**Input data:**

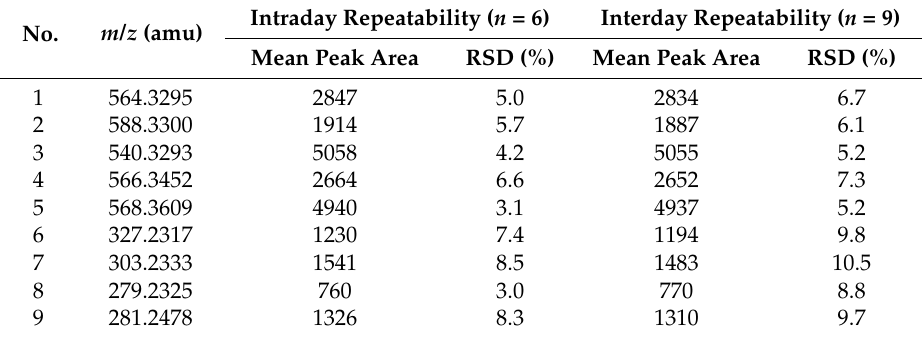
Table 2. Reproducibility testing results of the UPLC-TOF-MS profiling method.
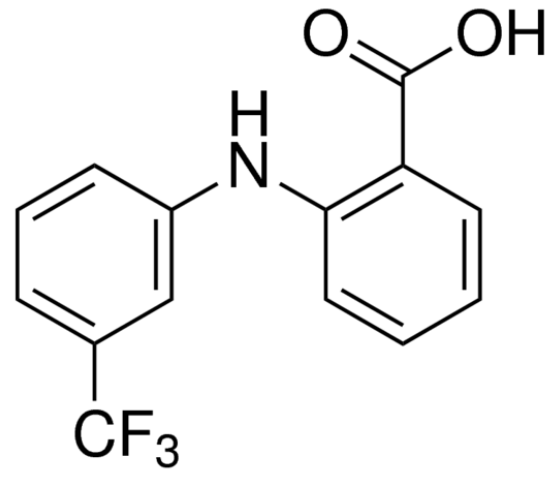
Figure 1. Chemical structure of flufenamic acid (FFA).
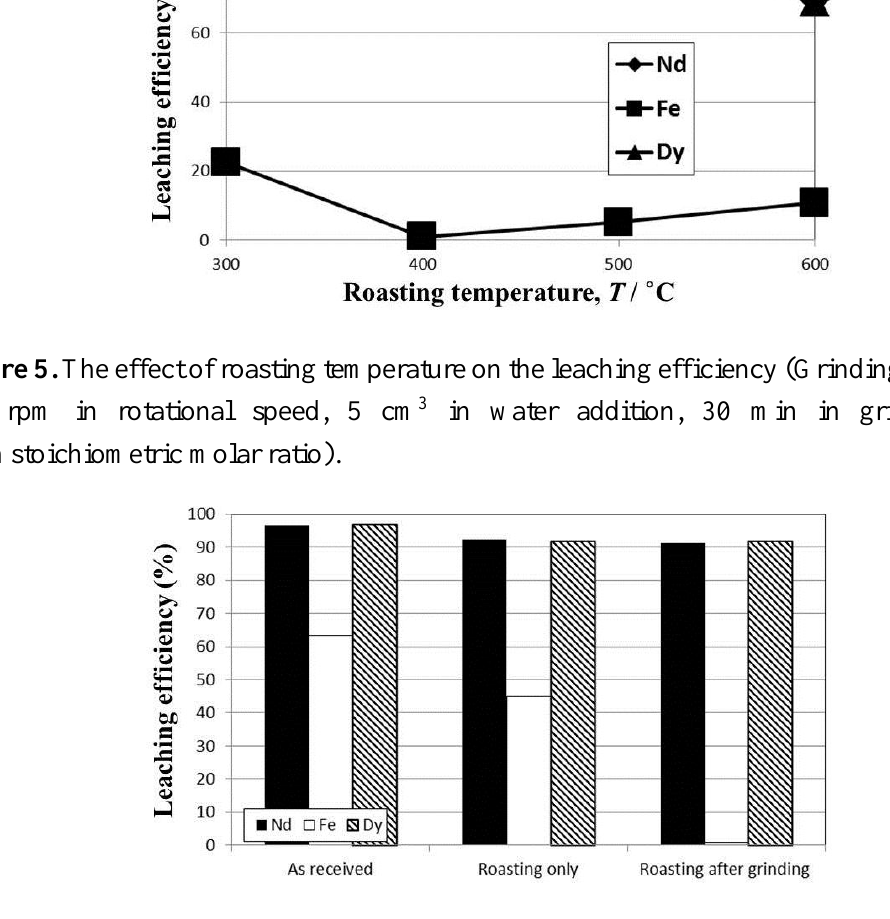
Figure 6. The comparison of leaching efficiencies using samples as as-received, only roasted, and roasted after being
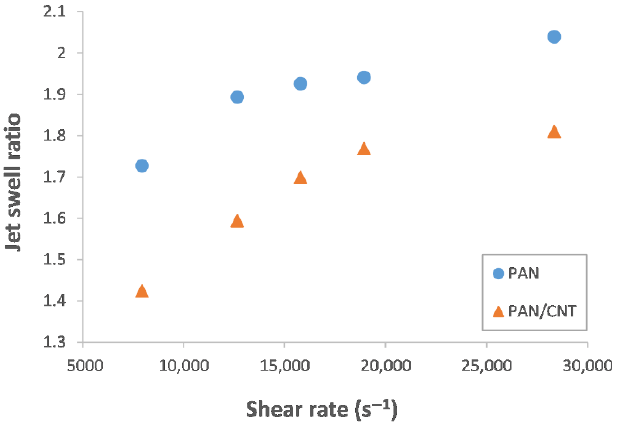
/ CNT fibers at di ff erent shear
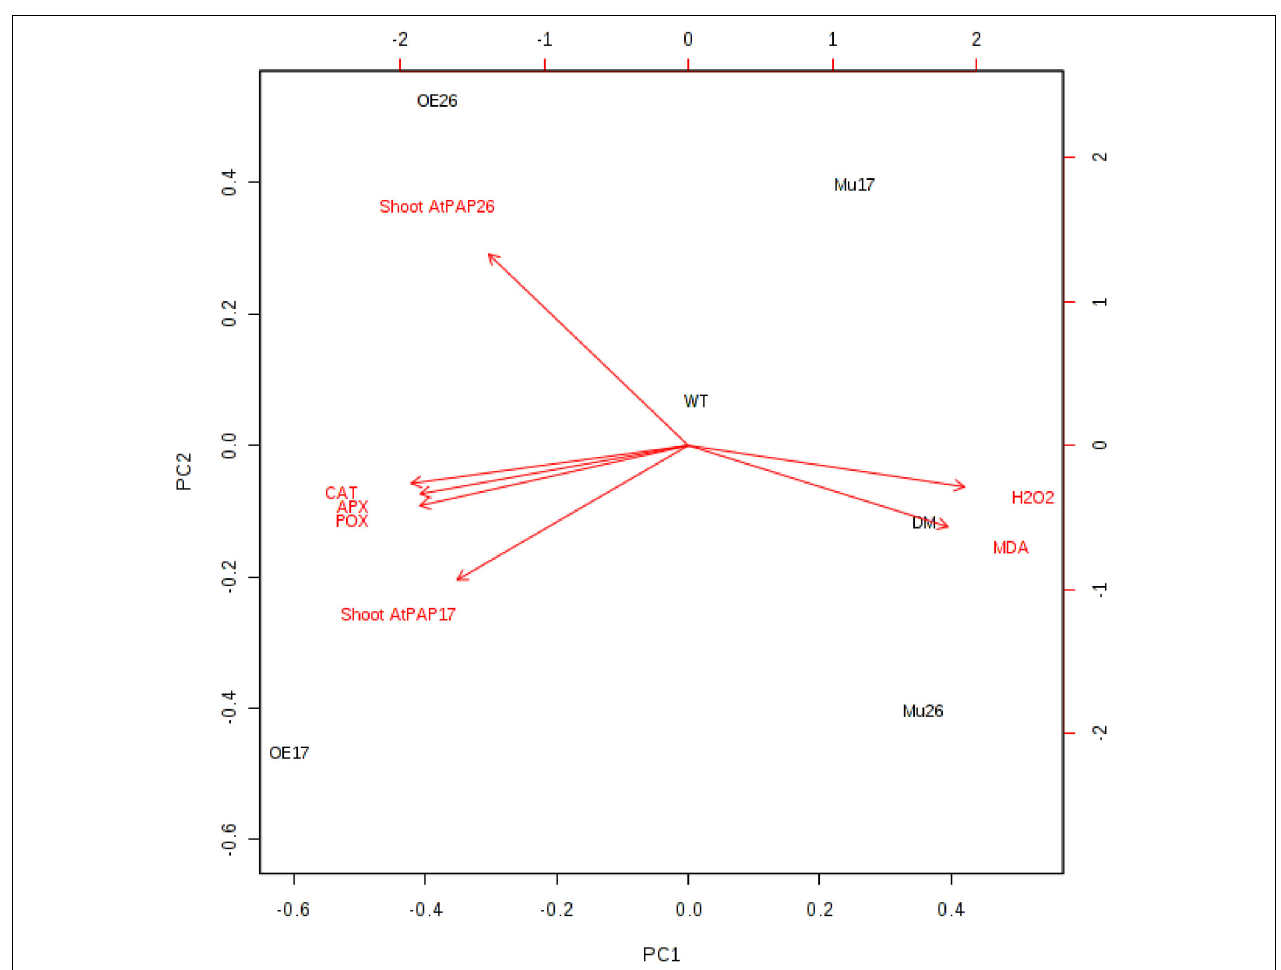
FIGURE 7 | Biplot analysis of the expression level of ATPAP17 and AtPAP26 genes in shoot; catalase (CAT), guaiacol peroxidase (POX), and ascorbate peroxidase activities (APX); H 2 O 2 and MAD accumulation in the examined genotypes to show the relationship at 150 mM NaCl stress. Wild type (WT), overexpress (OE), single mutant (Mu), and double mutant (DM) genotypes of Arabidopsis thaliana purple acid phosphatase 17 ( AtPAP17 ) and 26 ( AtPAP26 )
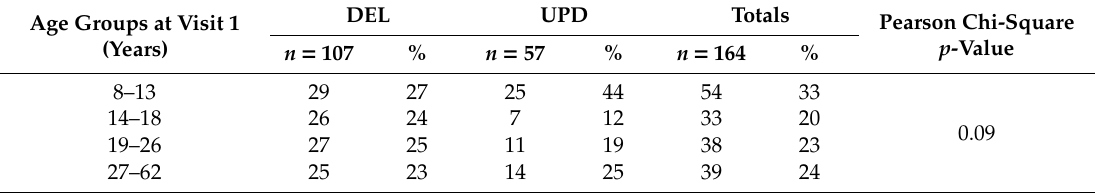
Table 3. Age groups at visit 1 by deletions (DEL) and uniparental disomy (UPD) genotypes. Age Groups at Visit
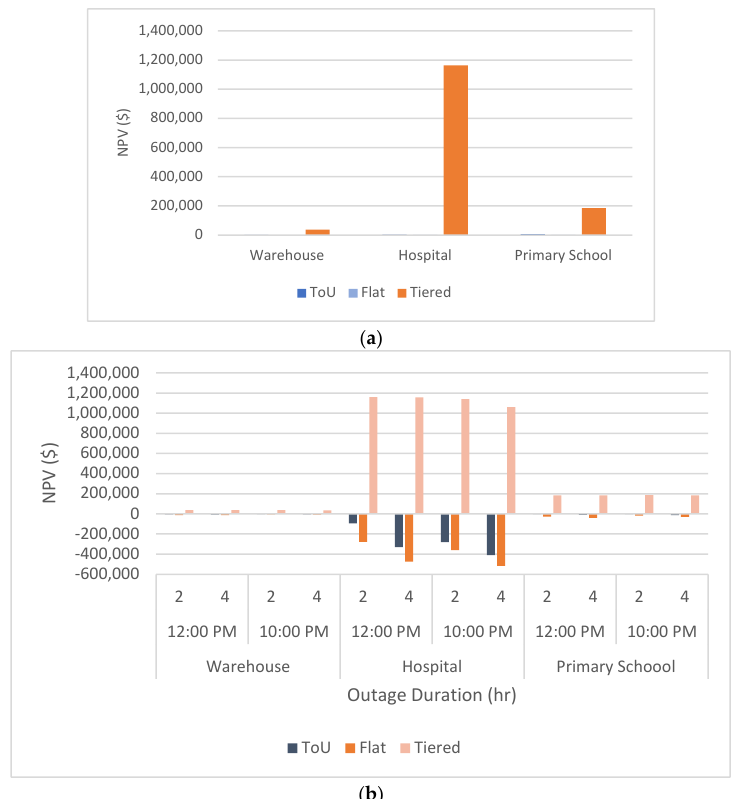
Figure 5. Boston, MA region—( a ) financial and ( b ) resilience results.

**What the task asks:**
Leave the pictures out, and print every line of the listing exactly as written.

**Solution below:**
Table 2. Reproducibility testing results of the UPLC-TOF-MS profiling method.
Figure 1. Chemical structure of flufenamic acid (FFA).
Figure 6. The comparison of leaching efficiencies using samples as as-received, only roasted, and roasted after being
/ CNT fibers at di ff erent shear
FIGURE 7 | Biplot analysis of the expression level of ATPAP17 and AtPAP26 genes in shoot; catalase (CAT), guaiacol peroxidase (POX), and ascorbate peroxidase activities (APX); H 2 O 2 and MAD accumulation in the examined genotypes to show the relationship at 150 mM NaCl stress. Wild type (WT), overexpress (OE), single mutant (Mu), and double mutant (DM) genotypes of Arabidopsis thaliana purple acid phosphatase 17 ( AtPAP17 ) and 26 ( AtPAP26 )
Table 3. Age groups at visit 1 by deletions (DEL) and uniparental disomy (UPD) genotypes. Age Groups at Visit
Figure 5. Boston, MA region—( a ) financial and ( b ) resilience results.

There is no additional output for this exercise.